五十嵐亮太は全球ストレートを投じた (3ページ目)

  • 長谷川晶一●取材・文 text by Hasegawa Shoichi
  • photo by Sankei Visual

【そして、現役最後のマウンドへ】

 投げた19球、すべてがストレートという衝撃的なデビュー戦が象徴するように、速球での勝負がファンを魅了した。

 プロ5年目となる2002年10月10日、巨人・松井秀喜の日本における最後の試合。その最終打席でも、やはり五十嵐は全球ストレートを投じた。結果的には松井にシーズン50号を喫することになったが、若き五十嵐の名場面のひとつだった。松井はこの時、攻守交代の際に五十嵐に近づいて「ありがとう」と伝えたという。
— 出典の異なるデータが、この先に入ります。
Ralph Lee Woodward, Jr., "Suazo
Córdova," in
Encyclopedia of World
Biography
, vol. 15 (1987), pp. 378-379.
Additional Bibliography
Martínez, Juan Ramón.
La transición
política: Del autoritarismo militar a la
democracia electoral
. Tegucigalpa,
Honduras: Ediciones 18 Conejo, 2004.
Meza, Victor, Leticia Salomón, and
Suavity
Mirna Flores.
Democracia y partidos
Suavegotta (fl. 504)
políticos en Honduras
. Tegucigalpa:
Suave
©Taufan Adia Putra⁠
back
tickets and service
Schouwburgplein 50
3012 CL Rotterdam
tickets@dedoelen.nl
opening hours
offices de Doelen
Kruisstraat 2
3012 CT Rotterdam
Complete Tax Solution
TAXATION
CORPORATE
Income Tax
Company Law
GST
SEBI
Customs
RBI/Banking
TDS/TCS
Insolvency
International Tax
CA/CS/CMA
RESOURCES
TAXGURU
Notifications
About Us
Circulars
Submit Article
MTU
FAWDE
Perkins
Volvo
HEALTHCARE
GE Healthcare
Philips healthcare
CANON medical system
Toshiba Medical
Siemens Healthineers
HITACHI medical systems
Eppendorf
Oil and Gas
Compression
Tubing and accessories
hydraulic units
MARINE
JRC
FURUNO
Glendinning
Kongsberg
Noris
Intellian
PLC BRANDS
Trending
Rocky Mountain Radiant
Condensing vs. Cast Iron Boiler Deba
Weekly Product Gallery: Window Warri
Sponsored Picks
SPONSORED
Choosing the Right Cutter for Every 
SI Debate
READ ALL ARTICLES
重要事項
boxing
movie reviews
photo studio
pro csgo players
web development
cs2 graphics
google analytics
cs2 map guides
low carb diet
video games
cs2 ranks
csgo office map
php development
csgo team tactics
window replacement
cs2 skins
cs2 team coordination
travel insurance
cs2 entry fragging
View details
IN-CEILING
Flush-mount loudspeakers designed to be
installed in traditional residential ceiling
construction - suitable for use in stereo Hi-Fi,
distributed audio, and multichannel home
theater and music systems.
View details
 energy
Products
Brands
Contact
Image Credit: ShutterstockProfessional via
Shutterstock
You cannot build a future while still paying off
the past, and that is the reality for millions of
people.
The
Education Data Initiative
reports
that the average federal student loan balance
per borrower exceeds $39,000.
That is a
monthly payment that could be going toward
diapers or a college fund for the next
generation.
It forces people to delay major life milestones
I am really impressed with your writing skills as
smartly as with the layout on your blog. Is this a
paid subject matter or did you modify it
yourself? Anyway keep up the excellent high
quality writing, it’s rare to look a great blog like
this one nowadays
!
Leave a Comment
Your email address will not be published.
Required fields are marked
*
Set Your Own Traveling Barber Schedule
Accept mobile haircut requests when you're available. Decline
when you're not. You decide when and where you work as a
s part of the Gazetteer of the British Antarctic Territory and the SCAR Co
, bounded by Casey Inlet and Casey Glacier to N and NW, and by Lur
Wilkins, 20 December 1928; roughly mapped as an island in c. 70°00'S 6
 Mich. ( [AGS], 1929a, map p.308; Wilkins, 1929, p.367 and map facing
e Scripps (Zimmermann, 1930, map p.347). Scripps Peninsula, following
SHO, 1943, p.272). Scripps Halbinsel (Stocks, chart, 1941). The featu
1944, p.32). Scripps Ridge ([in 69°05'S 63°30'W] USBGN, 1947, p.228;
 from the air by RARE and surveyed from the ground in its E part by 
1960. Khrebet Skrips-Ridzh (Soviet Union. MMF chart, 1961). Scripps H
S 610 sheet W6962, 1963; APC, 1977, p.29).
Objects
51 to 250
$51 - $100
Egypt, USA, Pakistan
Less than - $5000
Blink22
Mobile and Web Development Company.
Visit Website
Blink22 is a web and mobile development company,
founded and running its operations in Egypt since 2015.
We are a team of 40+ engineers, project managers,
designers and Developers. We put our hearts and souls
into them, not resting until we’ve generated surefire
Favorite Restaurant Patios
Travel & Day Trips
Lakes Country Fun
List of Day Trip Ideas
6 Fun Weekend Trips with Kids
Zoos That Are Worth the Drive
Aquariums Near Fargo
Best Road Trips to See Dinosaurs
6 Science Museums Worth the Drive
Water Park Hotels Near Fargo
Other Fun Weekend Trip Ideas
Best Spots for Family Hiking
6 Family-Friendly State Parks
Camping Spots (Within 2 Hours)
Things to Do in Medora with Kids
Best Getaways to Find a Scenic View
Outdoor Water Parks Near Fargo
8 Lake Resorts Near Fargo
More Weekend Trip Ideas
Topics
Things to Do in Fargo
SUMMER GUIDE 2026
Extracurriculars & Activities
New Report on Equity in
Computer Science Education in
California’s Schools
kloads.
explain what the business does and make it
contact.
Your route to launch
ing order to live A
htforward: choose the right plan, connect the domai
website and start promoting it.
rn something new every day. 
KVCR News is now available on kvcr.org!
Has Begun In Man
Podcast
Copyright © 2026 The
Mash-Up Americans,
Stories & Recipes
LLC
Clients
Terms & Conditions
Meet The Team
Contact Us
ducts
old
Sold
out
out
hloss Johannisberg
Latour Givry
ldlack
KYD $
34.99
 そして2010年には五十嵐自身もメジャーリーグでプレーし、日本に戻った2013年からはソフトバンクの一員として、チーム日本一の立役者にもなった。「もう、ヤクルトとの縁は切れたのか?」と思っていたが、昨年、電撃的に古巣への復帰が決まった。

 背番号53が神宮球場に帰ってきた。自慢のストレートだけではなく、ナックルカーブという新たな武器を交えて、かつての荒々しいピッチングから、大人のマウンドさばきを見せてくれたことが嬉しかった。

 同年の4月5日に古巣復帰後の初勝利を挙げた際には、およそ10年ぶりに神宮球場のお立ち台に立った。この時、五十嵐は「ただいま!」と笑顔で発した。その瞬間を噛みしめるように、スタンドを眺める姿が印象的だった。

 現一軍投手コーチの石井弘寿とは、かつて「ロケットボーイズ」と呼ばれ、ヤクルトの"勝利の方程式"の一員として大活躍した。五十嵐と石井がきちんと試合を作り、守護神の高津臣吾にバトンを託したあの日々が懐かしい。